Gov. Brian Kemp is about to take down the online “help wanted” sign he posted for U.S. Sen. Johnny Isakson’s seat.
The governor’s office set a deadline for applications for Monday at 5 p.m., about two months after his unusual decision to invite the public to apply triggered a blitz of resumes — some serious, some silly — from wannabe Washingtonians.
More than 500 Georgians have applied for the position, which will open at year’s end when Isakson steps down for health reasons. Some contenders have made their case to Kemp and his advisers, others are the talk of calculated publicity campaigns.
Although his advisers likely whittled down a list of top contenders for Isakson’s seat before they announced the process, Kemp has said he wanted to ensure that he considers a gamut of Georgians for the coveted job.
In a statement Wednesday, Kemp said he and his aides “will continue to carefully vet each applicant and nominate a person who will best serve our state and country.”
The list is dotted with big names — including current and former officeholders, business executives, a U.S. ambassador, decorated military veterans and radio commentators. A Democratic state legislator has even applied.
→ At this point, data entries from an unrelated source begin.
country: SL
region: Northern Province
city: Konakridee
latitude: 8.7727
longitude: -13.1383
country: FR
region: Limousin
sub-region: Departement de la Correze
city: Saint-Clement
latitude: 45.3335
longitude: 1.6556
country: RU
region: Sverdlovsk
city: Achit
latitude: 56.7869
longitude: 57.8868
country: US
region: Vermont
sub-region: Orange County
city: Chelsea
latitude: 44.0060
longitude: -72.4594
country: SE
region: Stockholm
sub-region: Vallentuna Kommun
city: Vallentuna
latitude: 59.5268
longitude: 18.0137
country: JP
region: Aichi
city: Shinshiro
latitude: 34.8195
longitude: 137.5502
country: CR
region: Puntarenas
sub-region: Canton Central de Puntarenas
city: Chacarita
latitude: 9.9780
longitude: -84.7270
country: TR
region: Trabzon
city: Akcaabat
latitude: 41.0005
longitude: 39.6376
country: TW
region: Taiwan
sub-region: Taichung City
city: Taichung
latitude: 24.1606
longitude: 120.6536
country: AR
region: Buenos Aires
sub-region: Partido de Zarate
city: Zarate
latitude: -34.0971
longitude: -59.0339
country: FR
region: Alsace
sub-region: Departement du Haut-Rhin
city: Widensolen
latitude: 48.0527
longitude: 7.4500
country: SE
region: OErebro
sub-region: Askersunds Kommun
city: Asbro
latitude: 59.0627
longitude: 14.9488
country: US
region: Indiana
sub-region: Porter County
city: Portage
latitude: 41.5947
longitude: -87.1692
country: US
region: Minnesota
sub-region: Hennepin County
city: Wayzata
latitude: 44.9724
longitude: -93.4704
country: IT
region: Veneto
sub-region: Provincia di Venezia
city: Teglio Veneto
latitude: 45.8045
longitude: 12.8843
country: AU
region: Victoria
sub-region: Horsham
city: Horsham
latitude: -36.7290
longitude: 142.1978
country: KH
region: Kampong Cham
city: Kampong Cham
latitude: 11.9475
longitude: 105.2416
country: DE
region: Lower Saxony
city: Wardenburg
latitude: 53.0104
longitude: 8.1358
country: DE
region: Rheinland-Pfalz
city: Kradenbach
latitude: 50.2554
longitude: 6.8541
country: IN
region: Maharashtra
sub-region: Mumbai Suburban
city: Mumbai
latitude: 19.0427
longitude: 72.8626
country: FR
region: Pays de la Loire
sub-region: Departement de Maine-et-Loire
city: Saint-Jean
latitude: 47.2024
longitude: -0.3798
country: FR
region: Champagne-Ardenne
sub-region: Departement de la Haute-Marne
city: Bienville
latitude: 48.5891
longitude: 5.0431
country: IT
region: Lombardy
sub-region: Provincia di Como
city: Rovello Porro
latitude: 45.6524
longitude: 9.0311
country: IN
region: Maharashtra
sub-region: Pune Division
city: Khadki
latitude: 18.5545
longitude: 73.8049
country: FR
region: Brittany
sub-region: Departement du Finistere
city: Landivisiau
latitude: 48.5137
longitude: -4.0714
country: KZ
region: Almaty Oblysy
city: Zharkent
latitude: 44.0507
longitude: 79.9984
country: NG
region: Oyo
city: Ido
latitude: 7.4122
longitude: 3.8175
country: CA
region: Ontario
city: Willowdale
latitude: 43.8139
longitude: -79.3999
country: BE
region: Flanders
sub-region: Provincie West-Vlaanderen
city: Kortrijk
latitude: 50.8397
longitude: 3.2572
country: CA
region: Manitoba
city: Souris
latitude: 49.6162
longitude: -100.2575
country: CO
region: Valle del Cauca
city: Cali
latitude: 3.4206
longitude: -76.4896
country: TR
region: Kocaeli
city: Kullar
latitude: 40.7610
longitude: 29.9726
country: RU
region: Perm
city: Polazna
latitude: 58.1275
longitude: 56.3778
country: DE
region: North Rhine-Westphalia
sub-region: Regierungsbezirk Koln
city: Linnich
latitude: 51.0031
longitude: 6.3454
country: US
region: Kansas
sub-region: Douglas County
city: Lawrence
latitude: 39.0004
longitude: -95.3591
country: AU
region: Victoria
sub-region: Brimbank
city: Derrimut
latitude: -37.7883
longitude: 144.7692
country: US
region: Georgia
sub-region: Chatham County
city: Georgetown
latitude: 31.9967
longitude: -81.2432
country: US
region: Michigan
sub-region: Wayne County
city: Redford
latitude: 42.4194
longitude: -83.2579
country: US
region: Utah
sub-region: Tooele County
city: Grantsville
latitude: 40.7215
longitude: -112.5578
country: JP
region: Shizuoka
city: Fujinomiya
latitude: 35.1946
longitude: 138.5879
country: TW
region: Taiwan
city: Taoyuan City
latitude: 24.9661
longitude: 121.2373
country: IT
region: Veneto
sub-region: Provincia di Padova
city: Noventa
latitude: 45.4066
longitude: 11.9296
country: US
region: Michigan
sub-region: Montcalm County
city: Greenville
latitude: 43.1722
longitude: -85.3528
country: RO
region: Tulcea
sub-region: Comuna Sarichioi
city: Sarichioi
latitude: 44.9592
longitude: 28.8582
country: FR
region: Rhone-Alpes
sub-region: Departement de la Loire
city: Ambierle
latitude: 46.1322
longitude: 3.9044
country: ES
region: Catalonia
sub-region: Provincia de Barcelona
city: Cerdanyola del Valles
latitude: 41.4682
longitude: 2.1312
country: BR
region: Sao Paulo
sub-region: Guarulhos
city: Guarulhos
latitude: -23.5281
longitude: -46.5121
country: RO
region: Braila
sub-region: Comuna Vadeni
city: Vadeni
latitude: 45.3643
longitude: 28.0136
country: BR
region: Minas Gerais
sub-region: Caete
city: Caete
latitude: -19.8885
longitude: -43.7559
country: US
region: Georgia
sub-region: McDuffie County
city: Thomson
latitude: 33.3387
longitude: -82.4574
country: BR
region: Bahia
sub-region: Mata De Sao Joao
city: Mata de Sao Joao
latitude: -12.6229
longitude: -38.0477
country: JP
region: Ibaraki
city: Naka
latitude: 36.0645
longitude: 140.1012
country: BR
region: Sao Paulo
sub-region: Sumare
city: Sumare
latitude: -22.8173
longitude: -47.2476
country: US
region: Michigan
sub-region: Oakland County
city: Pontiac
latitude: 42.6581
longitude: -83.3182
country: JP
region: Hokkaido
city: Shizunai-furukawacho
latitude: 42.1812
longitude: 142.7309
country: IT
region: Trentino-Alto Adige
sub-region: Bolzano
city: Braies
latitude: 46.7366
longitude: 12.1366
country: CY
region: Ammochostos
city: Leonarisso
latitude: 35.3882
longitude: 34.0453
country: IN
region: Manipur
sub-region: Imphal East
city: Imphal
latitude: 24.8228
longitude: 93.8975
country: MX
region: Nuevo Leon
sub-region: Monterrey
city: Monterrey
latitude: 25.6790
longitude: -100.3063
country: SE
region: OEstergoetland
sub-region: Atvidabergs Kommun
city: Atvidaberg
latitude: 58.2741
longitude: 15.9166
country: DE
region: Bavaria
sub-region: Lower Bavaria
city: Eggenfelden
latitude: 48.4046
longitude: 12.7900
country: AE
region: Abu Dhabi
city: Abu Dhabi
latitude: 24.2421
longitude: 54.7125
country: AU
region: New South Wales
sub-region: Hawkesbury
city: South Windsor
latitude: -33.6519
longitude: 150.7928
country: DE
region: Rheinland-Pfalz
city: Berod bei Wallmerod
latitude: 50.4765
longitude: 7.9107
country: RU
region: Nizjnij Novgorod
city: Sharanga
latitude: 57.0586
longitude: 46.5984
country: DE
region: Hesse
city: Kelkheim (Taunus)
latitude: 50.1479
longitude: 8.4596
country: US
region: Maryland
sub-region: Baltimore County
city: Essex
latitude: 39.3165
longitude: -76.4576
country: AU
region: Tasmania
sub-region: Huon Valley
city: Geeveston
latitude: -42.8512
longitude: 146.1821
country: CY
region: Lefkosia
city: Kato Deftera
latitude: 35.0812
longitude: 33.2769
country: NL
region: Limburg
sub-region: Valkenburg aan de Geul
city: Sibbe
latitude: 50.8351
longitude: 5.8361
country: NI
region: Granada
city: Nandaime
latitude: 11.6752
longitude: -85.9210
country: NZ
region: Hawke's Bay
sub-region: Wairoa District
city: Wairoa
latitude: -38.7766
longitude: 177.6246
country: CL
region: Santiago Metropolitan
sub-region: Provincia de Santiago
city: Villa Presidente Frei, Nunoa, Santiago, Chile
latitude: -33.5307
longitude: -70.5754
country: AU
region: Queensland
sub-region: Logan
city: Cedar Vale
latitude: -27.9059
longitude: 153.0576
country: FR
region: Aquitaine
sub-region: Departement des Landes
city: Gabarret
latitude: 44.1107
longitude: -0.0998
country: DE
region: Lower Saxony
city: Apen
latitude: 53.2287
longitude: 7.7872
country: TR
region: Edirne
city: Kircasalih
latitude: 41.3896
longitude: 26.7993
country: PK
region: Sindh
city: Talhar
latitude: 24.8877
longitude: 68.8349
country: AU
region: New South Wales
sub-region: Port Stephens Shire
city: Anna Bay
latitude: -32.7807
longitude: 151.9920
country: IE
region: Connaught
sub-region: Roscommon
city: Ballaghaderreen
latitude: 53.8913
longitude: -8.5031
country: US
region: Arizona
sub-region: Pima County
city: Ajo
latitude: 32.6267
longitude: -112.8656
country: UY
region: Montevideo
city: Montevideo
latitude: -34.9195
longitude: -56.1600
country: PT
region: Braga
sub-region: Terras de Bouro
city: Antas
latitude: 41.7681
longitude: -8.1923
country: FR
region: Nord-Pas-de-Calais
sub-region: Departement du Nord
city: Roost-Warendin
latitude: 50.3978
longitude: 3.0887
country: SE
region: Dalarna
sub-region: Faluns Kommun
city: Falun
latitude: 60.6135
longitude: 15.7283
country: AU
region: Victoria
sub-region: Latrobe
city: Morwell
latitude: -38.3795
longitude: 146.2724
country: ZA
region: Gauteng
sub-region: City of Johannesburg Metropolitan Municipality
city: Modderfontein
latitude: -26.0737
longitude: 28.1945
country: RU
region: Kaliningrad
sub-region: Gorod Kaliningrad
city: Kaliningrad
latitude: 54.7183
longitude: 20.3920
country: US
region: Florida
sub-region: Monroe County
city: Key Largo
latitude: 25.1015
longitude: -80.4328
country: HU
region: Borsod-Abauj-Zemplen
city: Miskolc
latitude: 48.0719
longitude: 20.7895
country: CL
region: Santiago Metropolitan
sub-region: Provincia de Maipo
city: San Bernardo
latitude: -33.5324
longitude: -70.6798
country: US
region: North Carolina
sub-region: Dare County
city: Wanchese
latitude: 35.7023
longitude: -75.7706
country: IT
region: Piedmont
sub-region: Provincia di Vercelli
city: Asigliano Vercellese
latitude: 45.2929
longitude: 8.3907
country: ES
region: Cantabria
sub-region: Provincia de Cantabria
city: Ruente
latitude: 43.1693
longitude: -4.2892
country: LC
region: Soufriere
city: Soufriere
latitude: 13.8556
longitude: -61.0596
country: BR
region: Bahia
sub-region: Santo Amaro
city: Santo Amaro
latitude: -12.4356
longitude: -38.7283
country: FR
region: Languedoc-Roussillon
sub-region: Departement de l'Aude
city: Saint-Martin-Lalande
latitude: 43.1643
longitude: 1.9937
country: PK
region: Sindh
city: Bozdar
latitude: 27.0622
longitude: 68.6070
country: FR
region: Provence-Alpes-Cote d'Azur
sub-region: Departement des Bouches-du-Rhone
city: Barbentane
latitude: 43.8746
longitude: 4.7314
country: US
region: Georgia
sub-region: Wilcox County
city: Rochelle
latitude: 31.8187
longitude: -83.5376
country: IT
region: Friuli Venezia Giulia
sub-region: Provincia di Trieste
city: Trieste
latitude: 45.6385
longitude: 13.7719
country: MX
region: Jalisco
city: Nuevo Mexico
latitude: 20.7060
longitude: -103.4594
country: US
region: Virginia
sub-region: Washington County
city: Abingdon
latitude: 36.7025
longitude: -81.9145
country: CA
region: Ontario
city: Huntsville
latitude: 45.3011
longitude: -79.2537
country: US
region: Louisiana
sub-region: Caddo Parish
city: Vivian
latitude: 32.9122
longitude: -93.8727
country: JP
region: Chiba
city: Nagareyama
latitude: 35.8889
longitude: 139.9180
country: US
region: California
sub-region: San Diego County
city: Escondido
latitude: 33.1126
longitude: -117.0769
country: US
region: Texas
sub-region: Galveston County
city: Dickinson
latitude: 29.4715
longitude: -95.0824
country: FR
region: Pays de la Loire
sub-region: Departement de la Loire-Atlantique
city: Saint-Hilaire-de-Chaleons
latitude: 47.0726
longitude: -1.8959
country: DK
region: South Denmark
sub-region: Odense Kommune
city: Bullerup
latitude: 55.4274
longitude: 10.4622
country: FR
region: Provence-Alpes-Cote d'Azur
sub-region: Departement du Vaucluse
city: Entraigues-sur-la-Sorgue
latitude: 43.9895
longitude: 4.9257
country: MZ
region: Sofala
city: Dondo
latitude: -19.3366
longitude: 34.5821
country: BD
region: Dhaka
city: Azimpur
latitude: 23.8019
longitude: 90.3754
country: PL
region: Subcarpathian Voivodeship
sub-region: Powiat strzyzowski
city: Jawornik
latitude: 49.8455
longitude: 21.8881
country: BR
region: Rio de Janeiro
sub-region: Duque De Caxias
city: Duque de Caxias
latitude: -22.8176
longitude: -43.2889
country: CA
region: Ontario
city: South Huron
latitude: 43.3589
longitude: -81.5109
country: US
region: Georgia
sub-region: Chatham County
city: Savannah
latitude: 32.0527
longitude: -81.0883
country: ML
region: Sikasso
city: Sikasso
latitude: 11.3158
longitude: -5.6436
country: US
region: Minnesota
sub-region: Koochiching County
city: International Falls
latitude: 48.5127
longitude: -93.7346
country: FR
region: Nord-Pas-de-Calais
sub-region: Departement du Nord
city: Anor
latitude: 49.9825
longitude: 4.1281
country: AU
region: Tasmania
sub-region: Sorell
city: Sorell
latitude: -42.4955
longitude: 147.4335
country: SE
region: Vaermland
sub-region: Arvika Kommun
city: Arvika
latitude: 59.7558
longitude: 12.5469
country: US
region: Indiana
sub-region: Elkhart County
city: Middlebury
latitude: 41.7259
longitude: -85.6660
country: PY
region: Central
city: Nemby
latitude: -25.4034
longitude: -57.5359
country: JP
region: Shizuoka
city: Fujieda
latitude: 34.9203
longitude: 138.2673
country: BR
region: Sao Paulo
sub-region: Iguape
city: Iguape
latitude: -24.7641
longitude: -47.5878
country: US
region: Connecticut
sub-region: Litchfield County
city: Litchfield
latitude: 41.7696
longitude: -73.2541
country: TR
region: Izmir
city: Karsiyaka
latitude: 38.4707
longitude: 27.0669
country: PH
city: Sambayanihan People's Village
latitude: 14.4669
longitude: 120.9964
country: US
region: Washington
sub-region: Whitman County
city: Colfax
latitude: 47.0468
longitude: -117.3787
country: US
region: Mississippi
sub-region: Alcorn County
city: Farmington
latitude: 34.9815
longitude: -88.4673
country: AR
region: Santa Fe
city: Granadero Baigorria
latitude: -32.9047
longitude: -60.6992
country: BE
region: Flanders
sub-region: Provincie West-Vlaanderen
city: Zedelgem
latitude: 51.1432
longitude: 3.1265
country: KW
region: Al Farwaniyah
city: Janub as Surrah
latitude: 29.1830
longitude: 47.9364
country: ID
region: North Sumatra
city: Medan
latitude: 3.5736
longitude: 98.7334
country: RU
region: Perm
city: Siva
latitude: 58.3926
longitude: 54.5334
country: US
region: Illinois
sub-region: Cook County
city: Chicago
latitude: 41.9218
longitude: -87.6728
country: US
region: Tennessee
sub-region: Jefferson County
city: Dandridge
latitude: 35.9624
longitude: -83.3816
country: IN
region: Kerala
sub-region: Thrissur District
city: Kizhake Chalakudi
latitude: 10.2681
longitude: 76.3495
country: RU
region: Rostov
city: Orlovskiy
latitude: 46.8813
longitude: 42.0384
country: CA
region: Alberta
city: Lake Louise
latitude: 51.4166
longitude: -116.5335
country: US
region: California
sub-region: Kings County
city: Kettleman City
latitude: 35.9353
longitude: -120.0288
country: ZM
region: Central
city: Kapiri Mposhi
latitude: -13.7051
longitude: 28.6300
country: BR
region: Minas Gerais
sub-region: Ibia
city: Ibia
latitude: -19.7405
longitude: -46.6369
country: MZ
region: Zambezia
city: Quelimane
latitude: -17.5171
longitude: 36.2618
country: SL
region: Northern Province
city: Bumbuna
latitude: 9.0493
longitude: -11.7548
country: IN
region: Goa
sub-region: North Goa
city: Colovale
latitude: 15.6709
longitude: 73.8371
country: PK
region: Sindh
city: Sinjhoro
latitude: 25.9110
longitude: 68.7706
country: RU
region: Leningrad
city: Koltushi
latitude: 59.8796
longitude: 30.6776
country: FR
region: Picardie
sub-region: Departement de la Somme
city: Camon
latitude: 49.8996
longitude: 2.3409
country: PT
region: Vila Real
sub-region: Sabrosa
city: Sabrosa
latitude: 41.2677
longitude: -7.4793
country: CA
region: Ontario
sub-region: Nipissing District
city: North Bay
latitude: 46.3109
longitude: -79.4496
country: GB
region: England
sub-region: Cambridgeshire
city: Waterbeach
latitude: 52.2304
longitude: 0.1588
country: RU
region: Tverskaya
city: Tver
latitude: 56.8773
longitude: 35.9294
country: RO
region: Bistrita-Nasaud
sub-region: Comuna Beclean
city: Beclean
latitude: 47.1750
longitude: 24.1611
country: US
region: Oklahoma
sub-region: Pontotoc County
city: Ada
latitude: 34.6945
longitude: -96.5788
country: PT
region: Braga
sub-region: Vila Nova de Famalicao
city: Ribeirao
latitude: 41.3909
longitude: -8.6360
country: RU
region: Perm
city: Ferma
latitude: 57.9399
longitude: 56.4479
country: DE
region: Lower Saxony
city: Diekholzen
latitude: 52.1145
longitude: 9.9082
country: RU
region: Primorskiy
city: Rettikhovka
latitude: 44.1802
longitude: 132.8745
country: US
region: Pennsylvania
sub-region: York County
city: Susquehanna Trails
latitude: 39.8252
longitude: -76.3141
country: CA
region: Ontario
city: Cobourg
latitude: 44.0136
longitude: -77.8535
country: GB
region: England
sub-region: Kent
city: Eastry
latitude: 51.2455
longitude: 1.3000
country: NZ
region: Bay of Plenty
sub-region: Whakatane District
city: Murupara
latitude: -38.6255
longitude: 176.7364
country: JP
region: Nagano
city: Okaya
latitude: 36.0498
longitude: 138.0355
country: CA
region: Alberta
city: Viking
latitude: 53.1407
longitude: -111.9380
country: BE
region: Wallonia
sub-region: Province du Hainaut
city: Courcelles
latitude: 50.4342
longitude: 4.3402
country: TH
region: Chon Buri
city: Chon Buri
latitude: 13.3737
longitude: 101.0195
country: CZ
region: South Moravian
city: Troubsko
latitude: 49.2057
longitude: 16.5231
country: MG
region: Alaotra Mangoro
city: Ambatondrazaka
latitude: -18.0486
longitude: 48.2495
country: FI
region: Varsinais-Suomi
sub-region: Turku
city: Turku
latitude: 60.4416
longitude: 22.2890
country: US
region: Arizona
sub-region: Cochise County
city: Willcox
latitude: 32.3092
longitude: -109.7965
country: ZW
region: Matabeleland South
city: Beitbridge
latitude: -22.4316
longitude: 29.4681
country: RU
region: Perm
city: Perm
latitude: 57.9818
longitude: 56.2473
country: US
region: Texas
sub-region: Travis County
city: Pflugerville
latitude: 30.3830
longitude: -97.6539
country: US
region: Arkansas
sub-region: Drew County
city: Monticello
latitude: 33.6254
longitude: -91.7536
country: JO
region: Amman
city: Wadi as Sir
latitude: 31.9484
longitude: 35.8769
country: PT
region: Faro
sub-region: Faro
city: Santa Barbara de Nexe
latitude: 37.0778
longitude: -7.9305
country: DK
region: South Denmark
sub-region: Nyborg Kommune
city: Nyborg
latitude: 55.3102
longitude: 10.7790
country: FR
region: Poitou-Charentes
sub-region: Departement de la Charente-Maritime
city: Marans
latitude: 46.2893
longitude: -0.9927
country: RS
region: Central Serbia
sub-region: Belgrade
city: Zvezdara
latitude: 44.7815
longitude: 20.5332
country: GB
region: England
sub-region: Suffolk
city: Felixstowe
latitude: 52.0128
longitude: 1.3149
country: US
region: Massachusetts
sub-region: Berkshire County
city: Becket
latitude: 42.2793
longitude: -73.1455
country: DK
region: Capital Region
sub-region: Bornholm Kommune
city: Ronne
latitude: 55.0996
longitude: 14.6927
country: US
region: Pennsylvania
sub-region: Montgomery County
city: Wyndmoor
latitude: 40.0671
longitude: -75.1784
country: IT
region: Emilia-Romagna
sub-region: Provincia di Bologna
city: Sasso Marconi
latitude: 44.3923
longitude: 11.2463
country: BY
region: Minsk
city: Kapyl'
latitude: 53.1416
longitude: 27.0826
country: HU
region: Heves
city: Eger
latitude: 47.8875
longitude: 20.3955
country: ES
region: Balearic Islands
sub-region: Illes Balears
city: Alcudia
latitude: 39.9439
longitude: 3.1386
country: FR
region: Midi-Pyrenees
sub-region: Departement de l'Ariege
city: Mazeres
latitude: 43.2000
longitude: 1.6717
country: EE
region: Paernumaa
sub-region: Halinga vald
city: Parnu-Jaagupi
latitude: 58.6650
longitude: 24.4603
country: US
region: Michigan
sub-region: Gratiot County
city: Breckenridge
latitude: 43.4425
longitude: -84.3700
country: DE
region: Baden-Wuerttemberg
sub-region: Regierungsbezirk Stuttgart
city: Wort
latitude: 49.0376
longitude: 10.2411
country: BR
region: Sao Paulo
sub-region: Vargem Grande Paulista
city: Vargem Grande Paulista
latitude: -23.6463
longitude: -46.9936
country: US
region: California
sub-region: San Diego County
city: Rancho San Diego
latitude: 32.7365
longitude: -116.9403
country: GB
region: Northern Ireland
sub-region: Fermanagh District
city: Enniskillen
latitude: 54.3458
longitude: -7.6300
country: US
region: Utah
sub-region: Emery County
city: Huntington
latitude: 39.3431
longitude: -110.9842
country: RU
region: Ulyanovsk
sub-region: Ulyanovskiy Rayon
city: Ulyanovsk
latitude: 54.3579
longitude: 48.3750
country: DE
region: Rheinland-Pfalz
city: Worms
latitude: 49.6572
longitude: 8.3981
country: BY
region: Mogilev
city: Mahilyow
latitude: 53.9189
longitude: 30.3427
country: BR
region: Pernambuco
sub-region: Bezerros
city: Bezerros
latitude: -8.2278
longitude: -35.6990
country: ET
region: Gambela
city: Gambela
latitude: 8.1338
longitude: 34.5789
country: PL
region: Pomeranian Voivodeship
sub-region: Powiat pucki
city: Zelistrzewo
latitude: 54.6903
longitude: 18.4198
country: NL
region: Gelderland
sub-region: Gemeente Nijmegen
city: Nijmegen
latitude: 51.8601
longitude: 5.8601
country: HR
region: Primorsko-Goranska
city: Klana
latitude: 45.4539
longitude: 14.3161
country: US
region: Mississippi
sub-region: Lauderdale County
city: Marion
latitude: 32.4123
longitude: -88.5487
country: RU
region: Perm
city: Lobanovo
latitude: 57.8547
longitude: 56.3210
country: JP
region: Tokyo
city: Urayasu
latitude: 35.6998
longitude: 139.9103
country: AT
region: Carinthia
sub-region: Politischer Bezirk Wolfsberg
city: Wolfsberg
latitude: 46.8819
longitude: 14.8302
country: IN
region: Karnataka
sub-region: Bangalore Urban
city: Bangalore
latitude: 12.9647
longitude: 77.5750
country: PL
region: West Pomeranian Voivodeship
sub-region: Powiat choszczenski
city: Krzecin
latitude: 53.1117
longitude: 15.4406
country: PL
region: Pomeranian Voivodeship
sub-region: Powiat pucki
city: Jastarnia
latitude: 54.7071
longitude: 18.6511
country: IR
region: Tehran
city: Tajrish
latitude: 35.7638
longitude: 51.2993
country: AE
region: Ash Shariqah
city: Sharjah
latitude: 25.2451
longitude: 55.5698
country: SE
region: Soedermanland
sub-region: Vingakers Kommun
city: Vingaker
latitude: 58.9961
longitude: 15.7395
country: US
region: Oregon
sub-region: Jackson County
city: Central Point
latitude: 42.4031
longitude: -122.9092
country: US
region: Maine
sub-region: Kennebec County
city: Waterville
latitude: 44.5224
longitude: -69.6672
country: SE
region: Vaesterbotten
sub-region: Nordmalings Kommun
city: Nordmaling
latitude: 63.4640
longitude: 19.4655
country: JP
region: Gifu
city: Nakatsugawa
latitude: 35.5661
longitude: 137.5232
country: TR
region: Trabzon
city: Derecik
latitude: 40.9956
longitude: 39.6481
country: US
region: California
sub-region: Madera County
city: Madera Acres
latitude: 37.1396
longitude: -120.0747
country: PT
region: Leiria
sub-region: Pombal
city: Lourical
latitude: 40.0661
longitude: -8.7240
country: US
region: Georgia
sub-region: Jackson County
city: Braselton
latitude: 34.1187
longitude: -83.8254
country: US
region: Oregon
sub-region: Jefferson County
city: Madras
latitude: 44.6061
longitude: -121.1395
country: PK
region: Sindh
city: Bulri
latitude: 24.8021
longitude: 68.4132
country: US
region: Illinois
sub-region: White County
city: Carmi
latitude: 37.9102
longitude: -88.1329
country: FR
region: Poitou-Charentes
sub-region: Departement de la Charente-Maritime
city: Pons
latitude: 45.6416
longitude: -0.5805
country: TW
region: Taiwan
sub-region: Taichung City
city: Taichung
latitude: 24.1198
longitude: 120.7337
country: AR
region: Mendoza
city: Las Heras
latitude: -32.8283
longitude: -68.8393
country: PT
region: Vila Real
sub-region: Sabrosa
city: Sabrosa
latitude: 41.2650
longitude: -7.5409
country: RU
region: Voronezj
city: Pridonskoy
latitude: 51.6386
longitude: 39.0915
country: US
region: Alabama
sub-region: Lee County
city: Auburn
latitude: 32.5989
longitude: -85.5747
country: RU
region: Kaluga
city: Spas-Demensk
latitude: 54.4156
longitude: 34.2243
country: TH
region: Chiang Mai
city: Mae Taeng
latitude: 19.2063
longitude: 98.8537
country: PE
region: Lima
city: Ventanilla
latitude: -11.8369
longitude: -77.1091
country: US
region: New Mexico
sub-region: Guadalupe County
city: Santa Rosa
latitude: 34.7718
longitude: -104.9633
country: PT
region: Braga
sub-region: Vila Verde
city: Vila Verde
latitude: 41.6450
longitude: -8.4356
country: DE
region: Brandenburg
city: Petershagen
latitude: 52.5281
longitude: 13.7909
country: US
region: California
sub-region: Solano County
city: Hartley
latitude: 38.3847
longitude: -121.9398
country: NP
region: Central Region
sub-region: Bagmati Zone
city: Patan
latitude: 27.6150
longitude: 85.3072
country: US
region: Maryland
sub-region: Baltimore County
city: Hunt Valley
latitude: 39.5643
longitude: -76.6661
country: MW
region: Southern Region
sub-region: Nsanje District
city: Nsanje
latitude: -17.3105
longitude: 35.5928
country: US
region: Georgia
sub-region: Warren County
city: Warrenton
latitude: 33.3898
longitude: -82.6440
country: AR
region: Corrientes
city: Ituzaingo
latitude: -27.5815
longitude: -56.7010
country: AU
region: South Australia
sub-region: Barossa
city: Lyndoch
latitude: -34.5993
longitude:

The rest are a snapshot of Georgia: schoolteachers and social workers, physicians and farmers, mechanics and managers.
The format made it easy, requiring just a resume, address and contact information on the governor office’s website. There’s no request for a cover letter, a mission statement, a letter of reference or a policy paper.
Each applicant must also meet the three requirements set out in the U.S. Constitution: Candidates must be 30 years old, a U.S. citizen for at least nine years and a resident of Georgia.
A November surprise?
There’s a strong chance Kemp could surprise with his pick, though many Republican handicappers list three names as top contenders: U.S. Rep. Doug Collins; state Rep. Jan Jones, the No. 2 Republican in the Georgia House; and Georgia Supreme Court Chief Justice Harold Melton.
Almost as notable are the potentially strong candidates who have stayed on the sidelines, either because it would be politically damaging for them to apply or they’re flat-out not interested.
Among them are Attorney General Chris Carr, Lt. Gov. Geoff Duncan, former U.S. Rep. Karen Handel and U.S. Attorney BJay Pak, who are each not expected to submit their applications.
Whoever Kemp picks would stand for election in November 2020 to fill out the remaining two years of Isakson’s term – and be expected to run again in 2022, when Kemp will seek a second term.
There’s also a chance of a January 2021 runoff if no candidate gets a majority of the vote, a distinct possibility in a “jungle” special election when multiple contenders from all parties are on the same ballot.
Meanwhile, Georgia Democrats haven’t moved much faster on finding someone to run against Kemp’s choice in 2020. No high-profile politician has yet jumped in the race, partly because many are waiting for party leaders to bless a favorite.
The only candidate in the race so far is Matt Lieberman, the son of former U.S. Sen. Joe Lieberman of Connecticut, who announced his Senate campaign last month without support from the party establishment.